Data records
※

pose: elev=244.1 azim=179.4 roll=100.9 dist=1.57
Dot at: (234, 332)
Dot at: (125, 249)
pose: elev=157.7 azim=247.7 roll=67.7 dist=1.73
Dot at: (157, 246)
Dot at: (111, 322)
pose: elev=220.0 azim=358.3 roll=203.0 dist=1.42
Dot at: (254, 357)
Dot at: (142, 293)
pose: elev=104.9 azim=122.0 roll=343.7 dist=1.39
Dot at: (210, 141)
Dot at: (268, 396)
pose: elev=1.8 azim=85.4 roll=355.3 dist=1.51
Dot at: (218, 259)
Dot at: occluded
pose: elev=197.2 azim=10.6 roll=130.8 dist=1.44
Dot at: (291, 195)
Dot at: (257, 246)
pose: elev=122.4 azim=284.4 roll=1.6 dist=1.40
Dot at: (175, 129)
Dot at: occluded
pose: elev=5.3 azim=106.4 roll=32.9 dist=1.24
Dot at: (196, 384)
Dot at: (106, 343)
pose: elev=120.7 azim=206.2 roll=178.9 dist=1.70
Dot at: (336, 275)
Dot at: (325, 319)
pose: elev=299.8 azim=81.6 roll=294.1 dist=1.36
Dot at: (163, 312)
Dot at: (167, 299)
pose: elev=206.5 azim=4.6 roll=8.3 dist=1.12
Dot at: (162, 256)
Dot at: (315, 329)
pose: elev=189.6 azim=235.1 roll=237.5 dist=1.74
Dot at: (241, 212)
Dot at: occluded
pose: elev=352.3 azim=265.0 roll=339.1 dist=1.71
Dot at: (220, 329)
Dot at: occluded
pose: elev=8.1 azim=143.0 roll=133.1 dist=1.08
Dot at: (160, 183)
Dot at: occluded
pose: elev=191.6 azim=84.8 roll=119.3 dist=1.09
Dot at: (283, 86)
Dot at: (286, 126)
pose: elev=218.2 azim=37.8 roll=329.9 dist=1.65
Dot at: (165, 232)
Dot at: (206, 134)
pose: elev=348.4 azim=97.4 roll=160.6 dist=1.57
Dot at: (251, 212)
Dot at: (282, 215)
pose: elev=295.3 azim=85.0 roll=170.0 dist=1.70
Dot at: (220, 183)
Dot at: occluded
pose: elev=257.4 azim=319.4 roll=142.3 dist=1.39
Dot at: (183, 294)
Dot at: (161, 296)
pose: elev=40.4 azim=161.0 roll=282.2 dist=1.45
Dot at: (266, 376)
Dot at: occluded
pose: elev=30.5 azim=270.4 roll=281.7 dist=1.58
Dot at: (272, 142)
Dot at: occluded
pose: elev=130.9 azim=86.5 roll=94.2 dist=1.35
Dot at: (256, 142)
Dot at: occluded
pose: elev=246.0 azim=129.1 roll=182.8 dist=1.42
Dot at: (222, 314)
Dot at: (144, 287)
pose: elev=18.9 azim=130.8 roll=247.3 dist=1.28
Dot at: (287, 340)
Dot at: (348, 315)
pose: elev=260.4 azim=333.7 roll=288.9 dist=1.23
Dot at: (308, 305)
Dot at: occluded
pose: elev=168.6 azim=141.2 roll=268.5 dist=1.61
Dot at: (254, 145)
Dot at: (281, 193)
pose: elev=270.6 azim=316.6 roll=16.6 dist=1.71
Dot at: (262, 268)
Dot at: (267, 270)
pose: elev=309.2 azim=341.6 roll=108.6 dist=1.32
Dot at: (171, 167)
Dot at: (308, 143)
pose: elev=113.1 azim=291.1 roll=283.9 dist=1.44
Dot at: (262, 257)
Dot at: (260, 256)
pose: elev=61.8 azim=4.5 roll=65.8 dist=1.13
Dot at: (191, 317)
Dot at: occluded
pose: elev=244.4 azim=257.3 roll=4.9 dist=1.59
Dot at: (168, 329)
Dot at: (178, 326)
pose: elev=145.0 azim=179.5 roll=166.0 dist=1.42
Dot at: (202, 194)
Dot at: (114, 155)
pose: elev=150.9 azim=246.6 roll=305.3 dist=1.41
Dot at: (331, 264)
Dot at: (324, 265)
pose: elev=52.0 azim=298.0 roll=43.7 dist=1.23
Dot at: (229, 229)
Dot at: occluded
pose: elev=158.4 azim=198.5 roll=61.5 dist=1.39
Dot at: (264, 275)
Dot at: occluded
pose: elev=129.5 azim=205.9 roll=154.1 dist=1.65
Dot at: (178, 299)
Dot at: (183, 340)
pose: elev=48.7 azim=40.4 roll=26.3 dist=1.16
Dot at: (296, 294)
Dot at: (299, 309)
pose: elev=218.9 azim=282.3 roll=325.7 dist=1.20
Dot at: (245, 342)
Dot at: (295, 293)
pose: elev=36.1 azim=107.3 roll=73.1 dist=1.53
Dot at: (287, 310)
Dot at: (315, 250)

※

**What you will do:**
Render the lines of the records above, from the line containing "pose: elev=129.5 azim=205.9" through the end of the records, as a Markdown table. Give it two columns headed Row and Record line: number each line in Row, and leave out blank lines.

**Response to this task:**
| Row | Record line |
|---|---|
| 1 | pose: elev=129.5 azim=205.9 roll=154.1 dist=1.65 |
| 2 | Dot at: (178, 299) |
| 3 | Dot at: (183, 340) |
| 4 | pose: elev=48.7 azim=40.4 roll=26.3 dist=1.16 |
| 5 | Dot at: (296, 294) |
| 6 | Dot at: (299, 309) |
| 7 | pose: elev=218.9 azim=282.3 roll=325.7 dist=1.20 |
| 8 | Dot at: (245, 342) |
| 9 | Dot at: (295, 293) |
| 10 | pose: elev=36.1 azim=107.3 roll=73.1 dist=1.53 |
| 11 | Dot at: (287, 310) |
| 12 | Dot at: (315, 250) |